Tom Emmer Leads Minnesota’s Congressional Delegation in Toxic Rhetoric
An AI analysis of over 10,000 tweets from Minnesota’s congressional delegation reveals Rep. Tom Emmer as the top offender in uncivil, dehumanizing, and inflammatory language—especially targeting Somali Minnesotans. While half the delegation posted zero flagged tweets, Emmer’s 71 flagged posts include calls that echo dangerous, exclusionary rhetoric amid the Trump administration’s immigration crackdown.
Minnesota’s congressional delegation is a mixed bag when it comes to civility on social media—but one name stands out for all the wrong reasons. Rep. Tom Emmer, House Majority Whip, has been identified as the most uncivil poster among Minnesota’s lawmakers, according to a comprehensive audit of every original tweet from the delegation over the past year.
Using AI text classification powered by Anthropic’s Claude, researchers analyzed 10,554 posts from eight House members and two senators, sorting them into categories including calls to violence, dehumanizing language, eliminationist framing, intimidation, enemy-of-the-people labels, and totalitarian identity slurs. The AI worked blind to party or identity, applying the same standards to all posts.
The results were stark: 99 posts (less than 1%) were flagged for problematic rhetoric, but 87 of those came from Republicans—71 of them from Emmer alone. That means 3% of Emmer’s 2,315 tweets contained harmful language, a rate far above his colleagues. Five members—including Sens. Amy Klobuchar and Tina Smith, and Reps. Betty McCollum, Angie Craig, and Kelly Morrison—had zero flagged posts.
Emmer’s flagged tweets overwhelmingly targeted Somali Minnesotans, using dehumanizing and criminalizing language such as “Somali fraudsters” and “rampant Somali fraud.” His posts often framed entire ethnic groups as criminals or threats, echoing the Trump administration’s aggressive immigration rhetoric. One particularly chilling example was a repost calling Somalis “unassimilable foreigners” who should be “denaturalized and deported.”
The timing is no coincidence. December 2025 saw a spike in Emmer’s hateful posts, coinciding with the Trump administration’s immigration crackdown in Minnesota and viral videos alleging fraud in Somali childcare centers. This shift is especially notable given Emmer’s past as a co-founder of the House Somalia Caucus, a group that once worked to support Somali communities.
Other Minnesota Republicans posted fewer flagged tweets but still contributed to the toxic discourse. Rep. Pete Stauber had 10 flagged posts, Rep. Michelle Fischbach had four, and Rep. Brad Finstad had two—all using similar criminalizing and dehumanizing language.

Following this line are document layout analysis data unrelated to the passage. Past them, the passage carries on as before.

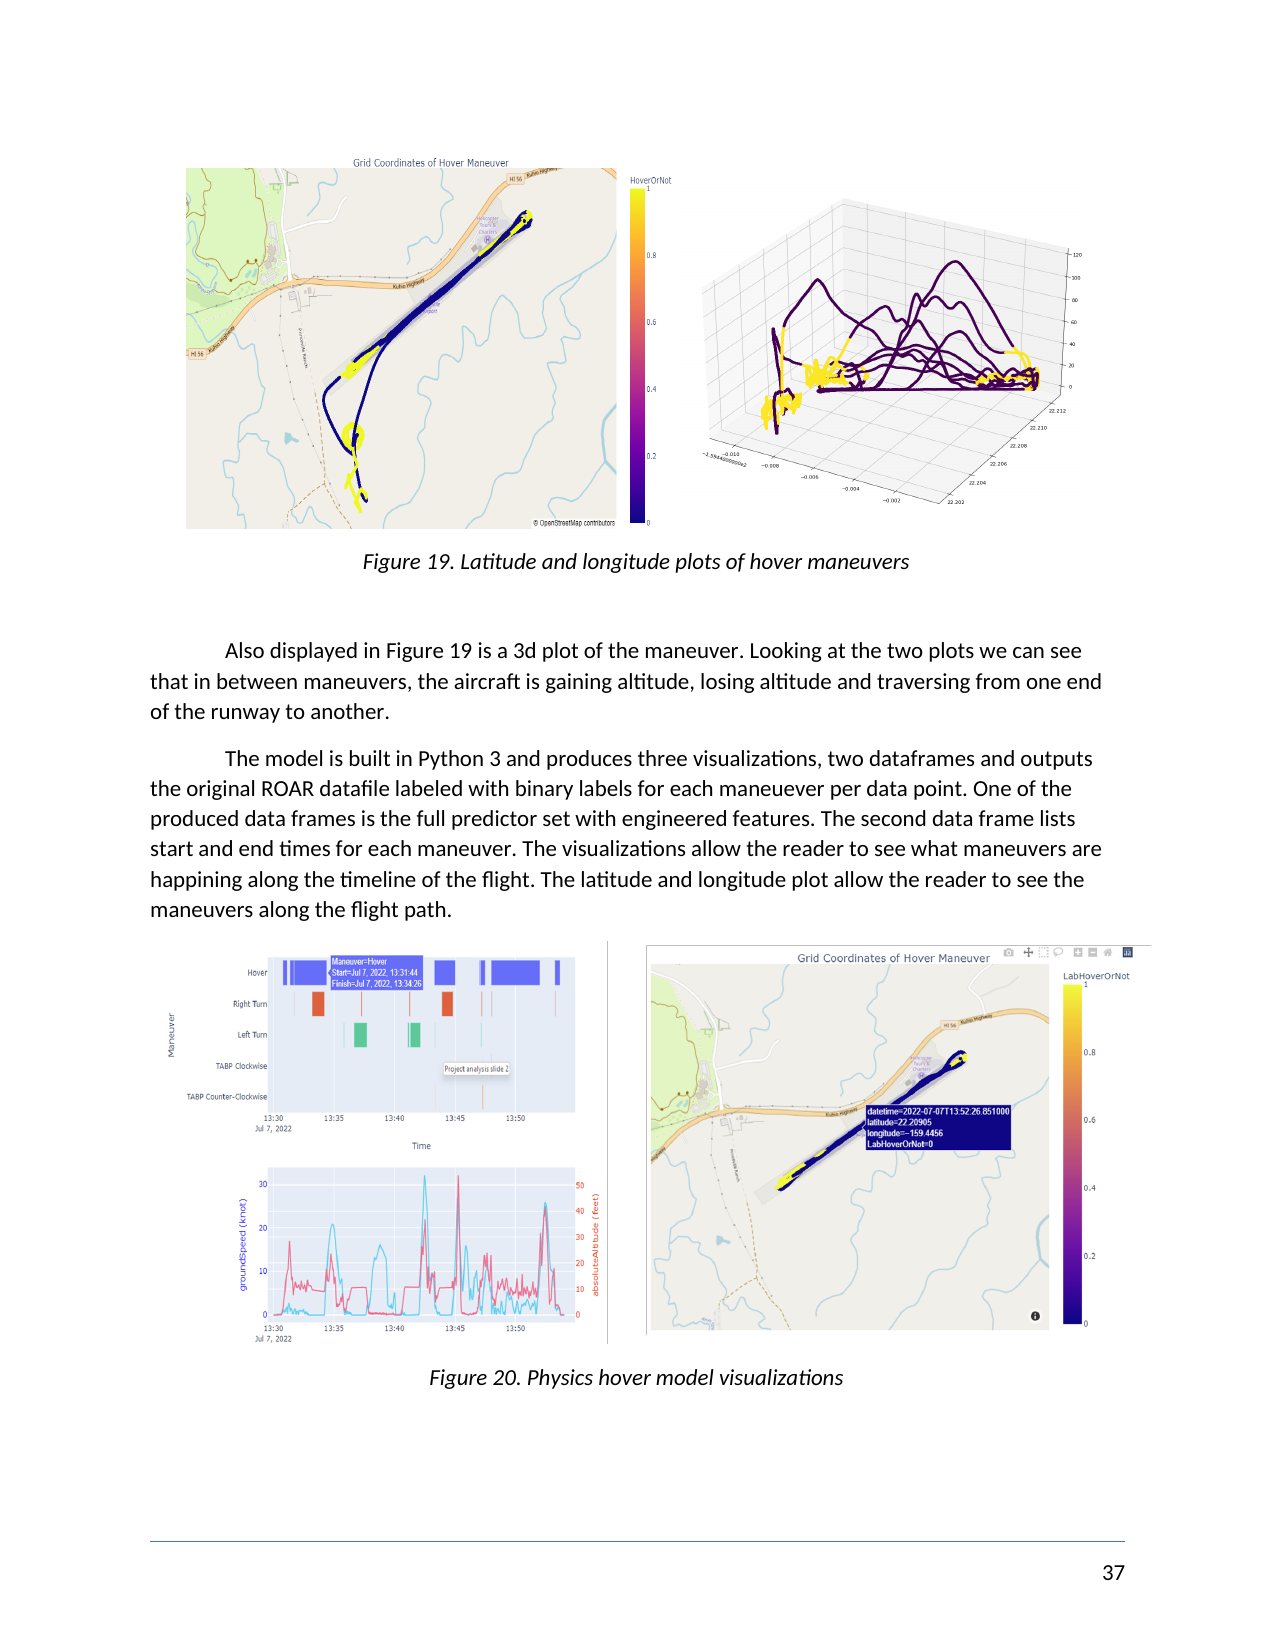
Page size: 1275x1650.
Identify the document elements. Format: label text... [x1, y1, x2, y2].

picture [186, 150, 1089, 529]
text The model is built in Python 3 and produces three visualizations, two dataframes and outputs the original ROAR datafile labeled with binary labels for each maneuever per data point. One of the produced data frames is the full predictor set with engineered features. The second data frame lists start and end times for each maneuver. The visualizations allow the reader to see what maneuvers are happining along the timeline of the flight. The latitude and longitude plot allow the reader to see the maneuvers along the flight path. [150, 744, 1125, 923]
text Figure . Physics hover model visualizations [150, 1363, 1125, 1391]
text Also displayed in Figure 19 is a 3d plot of the maneuver. Looking at the two plots we can see that in between maneuvers, the aircraft is gaining altitude, losing altitude and traversing from one end of the runway to another. [150, 637, 1125, 725]
picture [150, 941, 1152, 1344]
text Figure . Latitude and longitude plots of hover maneuvers [150, 547, 1125, 575]
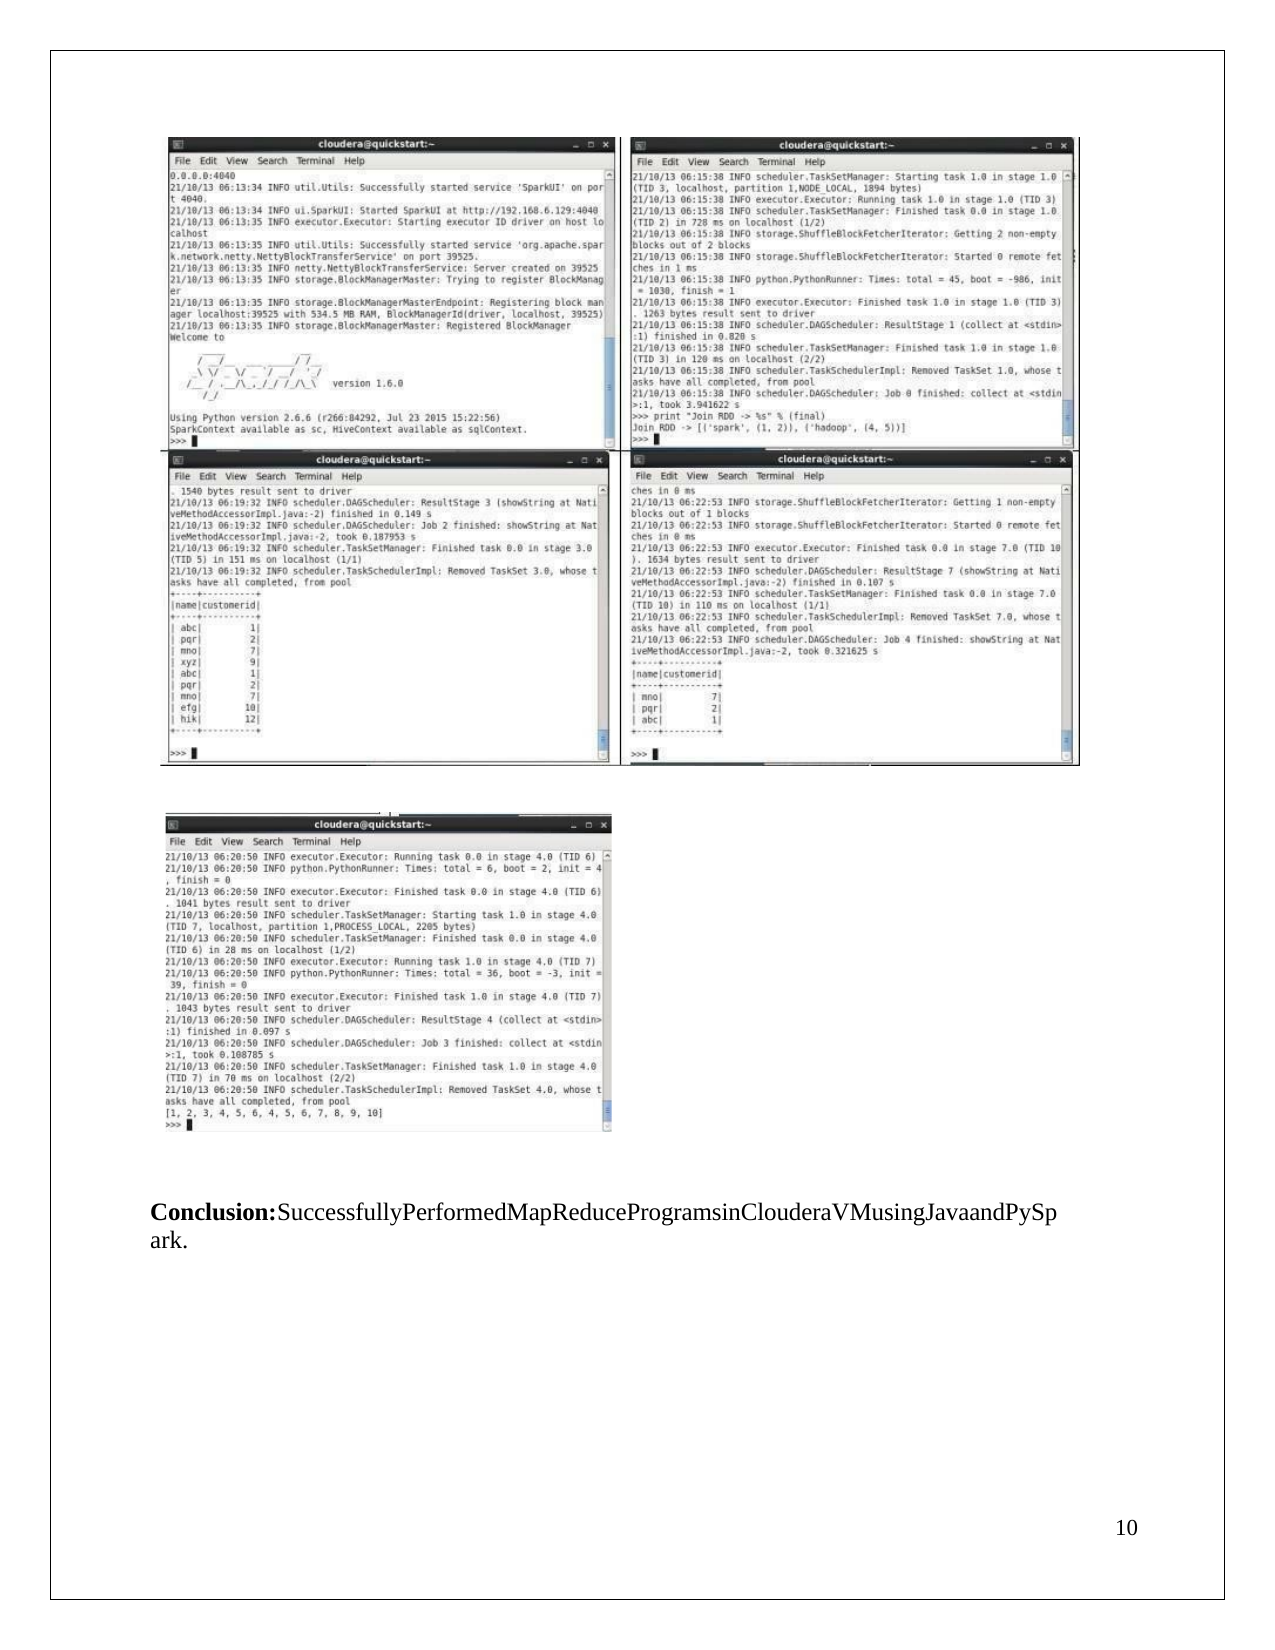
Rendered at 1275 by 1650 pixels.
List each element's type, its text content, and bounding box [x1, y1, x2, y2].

picture [160, 137, 1080, 766]
text Conclusion:SuccessfullyPerformedMapReduceProgramsinClouderaVMusingJavaandPySp ark. [150, 1198, 1075, 1254]
picture [165, 812, 612, 1132]
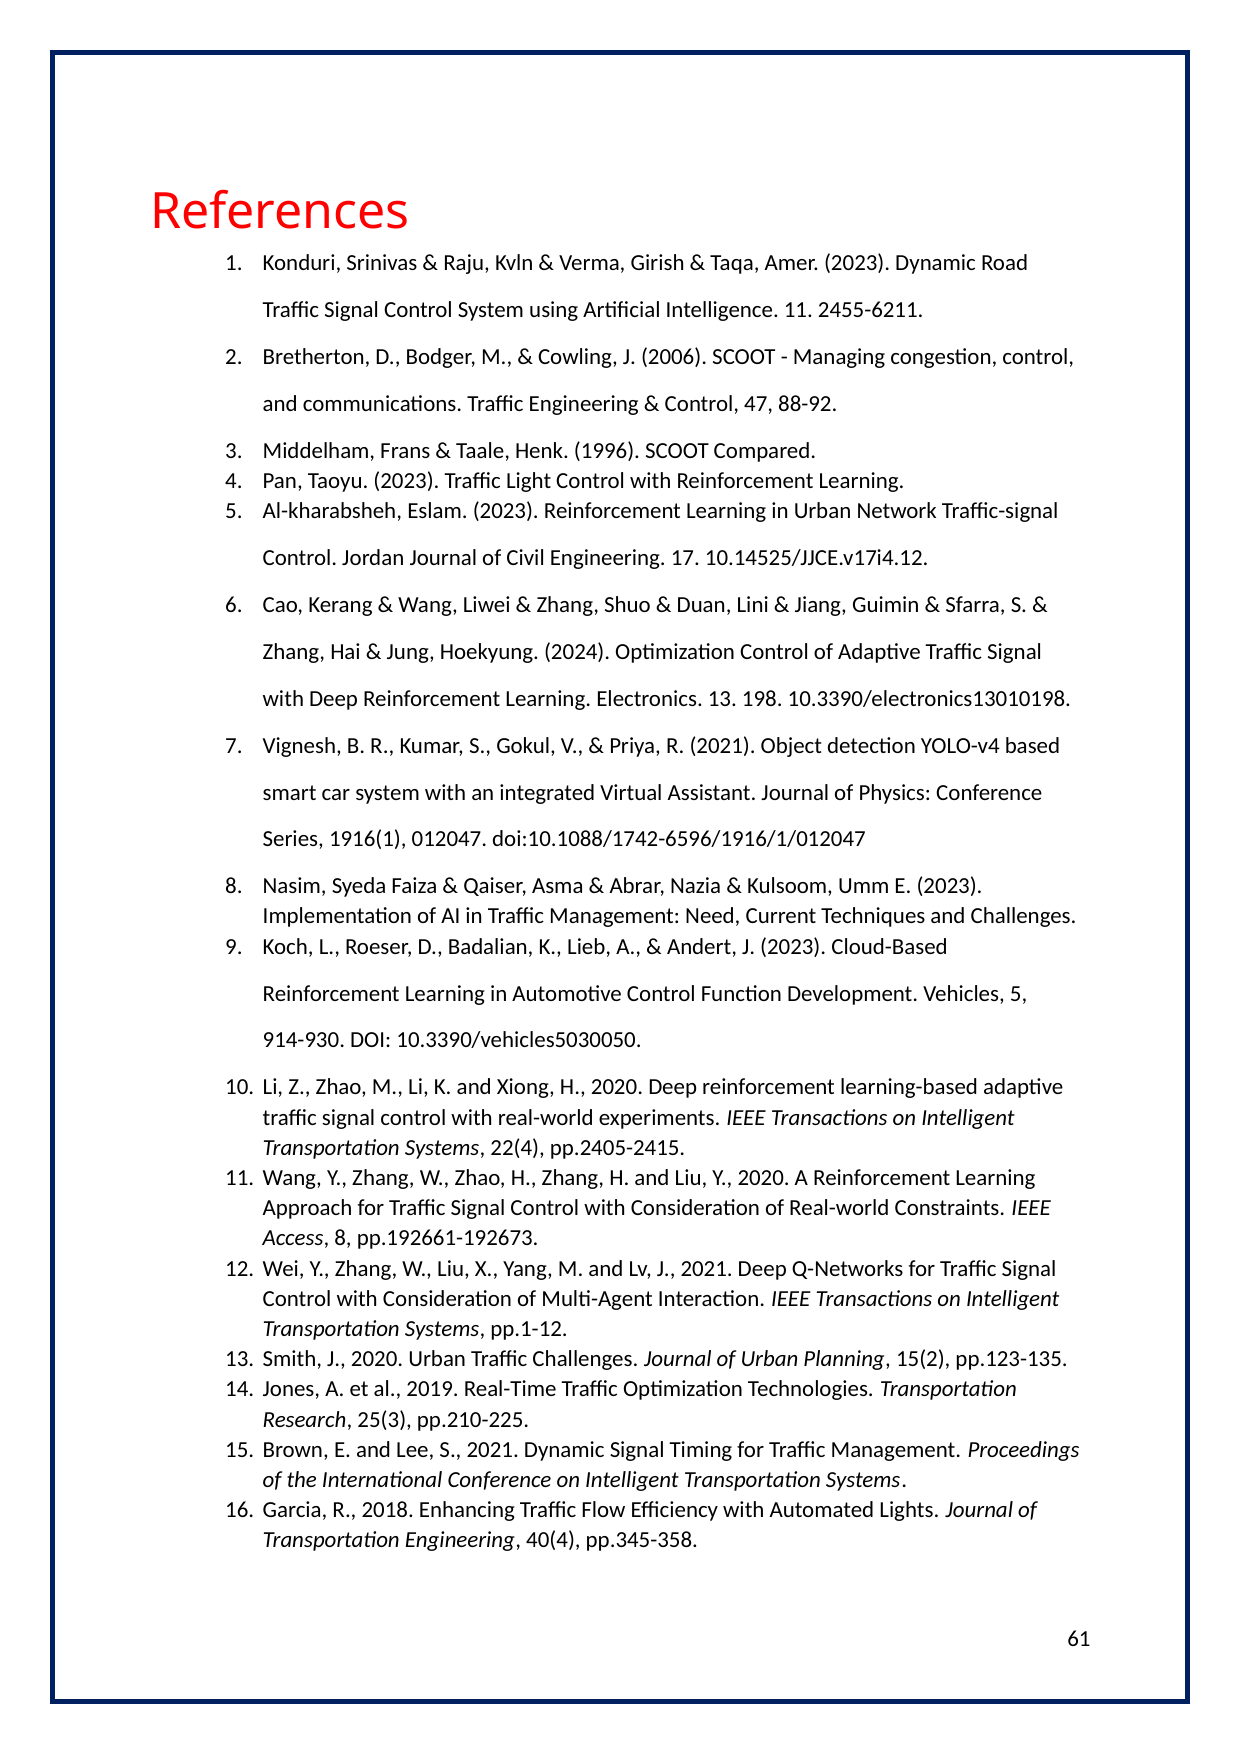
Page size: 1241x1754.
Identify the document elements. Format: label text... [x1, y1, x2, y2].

list Konduri, Srinivas & Raju, Kvln & Verma, Girish & Taqa, Amer. (2023). Dynamic Road [225, 248, 1090, 277]
list Brown, E. and Lee, S., 2021. Dynamic Signal Timing for Traffic Management. Proceedings of the International Conference on Intelligent Transportation Systems. [225, 1435, 1090, 1493]
text Zhang, Hai & Jung, Hoekyung. (2024). Optimization Control of Adaptive Traffic Signal [262, 637, 1090, 665]
subtitle References [150, 175, 1090, 243]
text 914-930. DOI: 10.3390/vehicles5030050. [262, 1026, 1090, 1054]
list Smith, J., 2020. Urban Traffic Challenges. Journal of Urban Planning, 15(2), pp.123-135. [225, 1344, 1090, 1372]
text Traffic Signal Control System using Artificial Intelligence. 11. 2455-6211. [262, 295, 1090, 323]
text smart car system with an integrated Virtual Assistant. Journal of Physics: Conference [262, 778, 1090, 806]
list Middelham, Frans & Taale, Henk. (1996). SCOOT Compared. [225, 436, 1090, 464]
list Cao, Kerang & Wang, Liwei & Zhang, Shuo & Duan, Lini & Jiang, Guimin & Sfarra, S. & [225, 590, 1090, 618]
list Vignesh, B. R., Kumar, S., Gokul, V., & Priya, R. (2021). Object detection YOLO-v4 based [225, 731, 1090, 759]
list Jones, A. et al., 2019. Real-Time Traffic Optimization Technologies. Transportation Research, 25(3), pp.210-225. [225, 1374, 1090, 1433]
list Garcia, R., 2018. Enhancing Traffic Flow Efficiency with Automated Lights. Journal of Transportation Engineering, 40(4), pp.345-358. [225, 1495, 1090, 1554]
text with Deep Reinforcement Learning. Electronics. 13. 198. 10.3390/electronics13010198. [262, 684, 1090, 712]
text Series, 1916(1), 012047. doi:10.1088/1742-6596/1916/1/012047 [262, 824, 1090, 853]
text Reinforcement Learning in Automotive Control Function Development. Vehicles, 5, [262, 979, 1090, 1007]
list Wang, Y., Zhang, W., Zhao, H., Zhang, H. and Liu, Y., 2020. A Reinforcement Learning Approach for Traffic Signal Control with Consideration of Real-world Constraints. IEEE Access, 8, pp.192661-192673. [225, 1163, 1090, 1252]
list Koch, L., Roeser, D., Badalian, K., Lieb, A., & Andert, J. (2023). Cloud-Based [225, 932, 1090, 960]
list Li, Z., Zhao, M., Li, K. and Xiong, H., 2020. Deep reinforcement learning-based adaptive traffic signal control with real-world experiments. IEEE Transactions on Intelligent Transportation Systems, 22(4), pp.2405-2415. [225, 1072, 1090, 1161]
list Bretherton, D., Bodger, M., & Cowling, J. (2006). SCOOT - Managing congestion, control, [225, 342, 1090, 370]
list Wei, Y., Zhang, W., Liu, X., Yang, M. and Lv, J., 2021. Deep Q-Networks for Traffic Signal Control with Consideration of Multi-Agent Interaction. IEEE Transactions on Intelligent Transportation Systems, pp.1-12. [225, 1254, 1090, 1342]
list Pan, Taoyu. (2023). Traffic Light Control with Reinforcement Learning. [225, 466, 1090, 494]
list Al-kharabsheh, Eslam. (2023). Reinforcement Learning in Urban Network Traffic-signal [225, 496, 1090, 524]
list Implementation of AI in Traffic Management: Need, Current Techniques and Challenges. [262, 902, 1090, 930]
text Control. Jordan Journal of Civil Engineering. 17. 10.14525/JJCE.v17i4.12. [262, 543, 1090, 571]
text and communications. Traffic Engineering & Control, 47, 88-92. [262, 389, 1090, 417]
list Nasim, Syeda Faiza & Qaiser, Asma & Abrar, Nazia & Kulsoom, Umm E. (2023). [225, 871, 1090, 899]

On the Democratic side, Rep. Ilhan Omar had 12 flagged posts, mostly targeting Republicans as the “pedophile protection party” during battles over the release of Epstein files. While this language is inflammatory, the methodology treats criminalizing language applied to any group—ethnic, religious, or political—the same way.
Meanwhile, the rest of the delegation maintained a more civil tone, focusing on constituent service, bipartisan policy, and institutional criticism without resorting to dehumanizing rhetoric.
This analysis exposes the dangerous rhetoric coming from a key Republican leader in Minnesota, revealing how inflammatory language can fuel division and justify harsh policies. As the Trump administration continues its crackdown on immigrant communities, Emmer’s tweets serve as a stark reminder of the role elected officials play in stoking fear and prejudice.
For readers concerned about accountability and the health of our democracy, this audit offers clear evidence that some members of Congress are weaponizing language to target vulnerable communities. We will keep tracking this toxic trend and demand better from those sworn to serve all Americans.